What are some other attributes associated with high-performance? Here are 3 more to look for as you form initial impressions, attempt to hire high-performers, and train high potential employees:
1) Confidence – Many times there is a lot of talent bound-up in your team and the struggle is not intelligence or work ethic; but rather the confidence necessary to take risks and achieve goals. Confidence is a skill that can be strengthened and trained. Ask questions related to past performance to gauge someone’s current confidence levels. Follow-up with questions designed to see if a person has a growth mindset. The willingness to grow and learn is often just as valuable long-term as someone who arrives fully competent and confident on Day One.
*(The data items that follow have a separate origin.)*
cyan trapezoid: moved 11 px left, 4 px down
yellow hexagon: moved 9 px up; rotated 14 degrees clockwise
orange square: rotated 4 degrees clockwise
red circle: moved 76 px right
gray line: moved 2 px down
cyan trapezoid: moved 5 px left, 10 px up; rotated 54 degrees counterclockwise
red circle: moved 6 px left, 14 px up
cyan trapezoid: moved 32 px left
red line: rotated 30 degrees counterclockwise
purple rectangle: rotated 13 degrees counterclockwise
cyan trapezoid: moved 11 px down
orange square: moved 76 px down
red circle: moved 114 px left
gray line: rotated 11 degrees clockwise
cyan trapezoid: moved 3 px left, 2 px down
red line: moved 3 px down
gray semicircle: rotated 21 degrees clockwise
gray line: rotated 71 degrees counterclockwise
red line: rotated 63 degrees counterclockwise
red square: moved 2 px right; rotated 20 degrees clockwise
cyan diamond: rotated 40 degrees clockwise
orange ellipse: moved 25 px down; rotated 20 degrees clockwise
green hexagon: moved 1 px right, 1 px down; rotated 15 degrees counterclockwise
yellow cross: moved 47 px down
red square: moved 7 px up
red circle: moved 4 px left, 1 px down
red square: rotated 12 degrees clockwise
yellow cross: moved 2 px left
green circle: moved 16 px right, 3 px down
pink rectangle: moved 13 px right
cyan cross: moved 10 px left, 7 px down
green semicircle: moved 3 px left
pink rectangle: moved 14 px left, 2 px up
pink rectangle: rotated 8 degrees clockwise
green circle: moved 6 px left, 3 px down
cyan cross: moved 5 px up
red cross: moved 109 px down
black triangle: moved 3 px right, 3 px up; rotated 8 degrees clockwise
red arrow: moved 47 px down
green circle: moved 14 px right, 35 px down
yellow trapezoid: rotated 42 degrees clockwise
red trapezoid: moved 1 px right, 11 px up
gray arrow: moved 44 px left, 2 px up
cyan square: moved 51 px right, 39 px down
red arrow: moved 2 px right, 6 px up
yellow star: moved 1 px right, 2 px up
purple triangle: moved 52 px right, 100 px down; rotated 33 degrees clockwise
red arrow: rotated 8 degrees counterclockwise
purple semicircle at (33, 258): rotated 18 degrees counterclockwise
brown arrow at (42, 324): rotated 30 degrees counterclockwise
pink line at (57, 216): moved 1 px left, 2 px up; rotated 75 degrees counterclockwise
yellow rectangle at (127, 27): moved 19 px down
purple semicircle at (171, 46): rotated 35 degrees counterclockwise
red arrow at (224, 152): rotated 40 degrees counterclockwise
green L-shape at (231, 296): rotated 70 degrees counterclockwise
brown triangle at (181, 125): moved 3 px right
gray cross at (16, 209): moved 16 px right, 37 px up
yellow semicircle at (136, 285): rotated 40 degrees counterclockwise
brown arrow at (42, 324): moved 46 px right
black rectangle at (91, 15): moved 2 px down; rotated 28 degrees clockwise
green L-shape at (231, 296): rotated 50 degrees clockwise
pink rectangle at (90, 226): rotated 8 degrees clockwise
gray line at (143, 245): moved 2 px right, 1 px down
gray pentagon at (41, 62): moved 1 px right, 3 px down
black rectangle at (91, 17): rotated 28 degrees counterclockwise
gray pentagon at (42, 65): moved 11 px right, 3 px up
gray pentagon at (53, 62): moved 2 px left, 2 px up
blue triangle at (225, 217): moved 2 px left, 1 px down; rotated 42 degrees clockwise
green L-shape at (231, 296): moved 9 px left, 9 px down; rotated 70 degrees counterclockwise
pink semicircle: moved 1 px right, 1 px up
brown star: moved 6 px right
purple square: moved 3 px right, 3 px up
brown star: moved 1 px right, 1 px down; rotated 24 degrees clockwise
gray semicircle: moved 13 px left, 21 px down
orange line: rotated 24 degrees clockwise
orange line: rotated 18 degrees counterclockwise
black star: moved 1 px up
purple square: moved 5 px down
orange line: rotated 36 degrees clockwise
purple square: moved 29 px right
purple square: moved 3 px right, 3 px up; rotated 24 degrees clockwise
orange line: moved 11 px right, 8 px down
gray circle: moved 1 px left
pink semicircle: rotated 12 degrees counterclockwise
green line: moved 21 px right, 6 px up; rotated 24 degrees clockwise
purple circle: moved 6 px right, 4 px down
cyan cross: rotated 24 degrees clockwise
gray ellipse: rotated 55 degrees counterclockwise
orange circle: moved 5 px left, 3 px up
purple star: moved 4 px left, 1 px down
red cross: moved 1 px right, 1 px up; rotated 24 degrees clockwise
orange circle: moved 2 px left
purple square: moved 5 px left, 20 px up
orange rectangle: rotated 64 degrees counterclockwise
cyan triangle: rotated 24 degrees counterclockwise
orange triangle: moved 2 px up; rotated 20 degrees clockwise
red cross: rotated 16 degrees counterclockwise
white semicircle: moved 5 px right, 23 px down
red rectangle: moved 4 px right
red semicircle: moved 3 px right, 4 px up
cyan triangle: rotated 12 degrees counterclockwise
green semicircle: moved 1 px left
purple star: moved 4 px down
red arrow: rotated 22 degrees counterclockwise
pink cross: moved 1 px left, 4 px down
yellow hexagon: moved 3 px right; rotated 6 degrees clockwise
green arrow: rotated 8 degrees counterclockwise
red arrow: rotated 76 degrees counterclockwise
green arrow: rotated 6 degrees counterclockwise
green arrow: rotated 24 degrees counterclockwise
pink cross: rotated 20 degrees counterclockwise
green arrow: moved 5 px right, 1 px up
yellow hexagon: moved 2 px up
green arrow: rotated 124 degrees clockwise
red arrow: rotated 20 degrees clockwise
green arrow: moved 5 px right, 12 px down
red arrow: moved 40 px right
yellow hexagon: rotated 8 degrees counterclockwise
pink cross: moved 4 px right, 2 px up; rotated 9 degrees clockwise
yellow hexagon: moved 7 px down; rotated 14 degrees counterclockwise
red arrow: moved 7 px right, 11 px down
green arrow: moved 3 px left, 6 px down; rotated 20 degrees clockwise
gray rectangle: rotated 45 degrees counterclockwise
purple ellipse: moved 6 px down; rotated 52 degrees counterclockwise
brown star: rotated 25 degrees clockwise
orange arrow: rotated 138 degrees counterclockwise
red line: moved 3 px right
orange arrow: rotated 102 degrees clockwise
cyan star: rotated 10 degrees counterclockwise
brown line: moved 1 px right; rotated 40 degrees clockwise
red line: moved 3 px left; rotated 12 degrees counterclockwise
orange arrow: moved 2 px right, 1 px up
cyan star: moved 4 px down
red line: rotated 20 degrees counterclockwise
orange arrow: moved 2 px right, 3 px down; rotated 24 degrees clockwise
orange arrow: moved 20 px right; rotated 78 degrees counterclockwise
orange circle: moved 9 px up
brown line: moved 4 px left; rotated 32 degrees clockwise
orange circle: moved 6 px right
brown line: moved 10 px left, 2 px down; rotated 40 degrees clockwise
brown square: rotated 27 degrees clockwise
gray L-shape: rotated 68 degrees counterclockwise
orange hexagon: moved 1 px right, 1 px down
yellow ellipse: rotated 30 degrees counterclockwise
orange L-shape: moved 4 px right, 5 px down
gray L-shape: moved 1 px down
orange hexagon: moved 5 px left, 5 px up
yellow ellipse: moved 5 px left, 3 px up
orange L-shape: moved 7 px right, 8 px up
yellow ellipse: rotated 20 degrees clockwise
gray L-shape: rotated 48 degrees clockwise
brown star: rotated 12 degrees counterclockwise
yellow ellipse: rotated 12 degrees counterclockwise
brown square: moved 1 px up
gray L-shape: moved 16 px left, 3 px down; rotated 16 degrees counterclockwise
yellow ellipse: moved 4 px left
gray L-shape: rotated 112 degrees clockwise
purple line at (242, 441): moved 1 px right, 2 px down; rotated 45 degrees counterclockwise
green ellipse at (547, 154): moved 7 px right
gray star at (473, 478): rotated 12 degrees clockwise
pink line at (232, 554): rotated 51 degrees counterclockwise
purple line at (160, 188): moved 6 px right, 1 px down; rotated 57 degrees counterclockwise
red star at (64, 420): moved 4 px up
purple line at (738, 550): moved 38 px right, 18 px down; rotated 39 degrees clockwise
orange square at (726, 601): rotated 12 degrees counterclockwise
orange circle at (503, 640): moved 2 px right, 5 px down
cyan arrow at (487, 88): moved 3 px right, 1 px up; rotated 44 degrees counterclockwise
2) Goal-setting – teams and individuals often set goals and then rarely revisit them. Does the person set goals, and can they point to their process for achieving them? Goal setting habits, along with openness to accountability and feedback is a key part of high-performance. Remember -- sometimes a future high-performer just needs some training. Quality training is not lost on individuals with a learner mentality and growth mindset. Invest in training employees who may be weak in goal setting or pair them with an organizational mentor.
3) Grit and Resilience – response to failure is often a better indicator of long-term performance than talent. Ask the prospective employee for examples of times they persevered through adverse circumstances to reach long-term goals or complete difficult projects. The language they use to describe their experiences can provide deep insights into how they approach roadblocks and frustration.
If you are growing a high-performance organization or increasing the performance of your current teams, reflect on your current approach. Begin by asking these simple questions:
- What are ways to make sure we are connecting with high performers?
- How can we work smarter not harder to optimize processes if our organization does not have a talent management team?
- How are we assessing potential hires for their capacity to be high performers?
- How do we train promising talent once they are part of the team?
Remember -- high-performance looks different depending on the individual, the role, and the skills needed. We often overvalue traits we ourselves possess, while undervaluing traits we see as less important. For example, charismatic extroverts may overvalue traits that match their mental “picture” of what high-performance looks like and tend to undervalue traits typically associated with introversion. These traits can be just as valuable to an organization, such as the ability to deeply focus, listen, think creatively, and work alone.
Being very clear about the skills needed for a particular role can help match the right person, and the right type of high-performance, to the right job.
With a solid understanding of high-performance psychology, organizations can learn to spot high-performing candidates and train high-performing teams.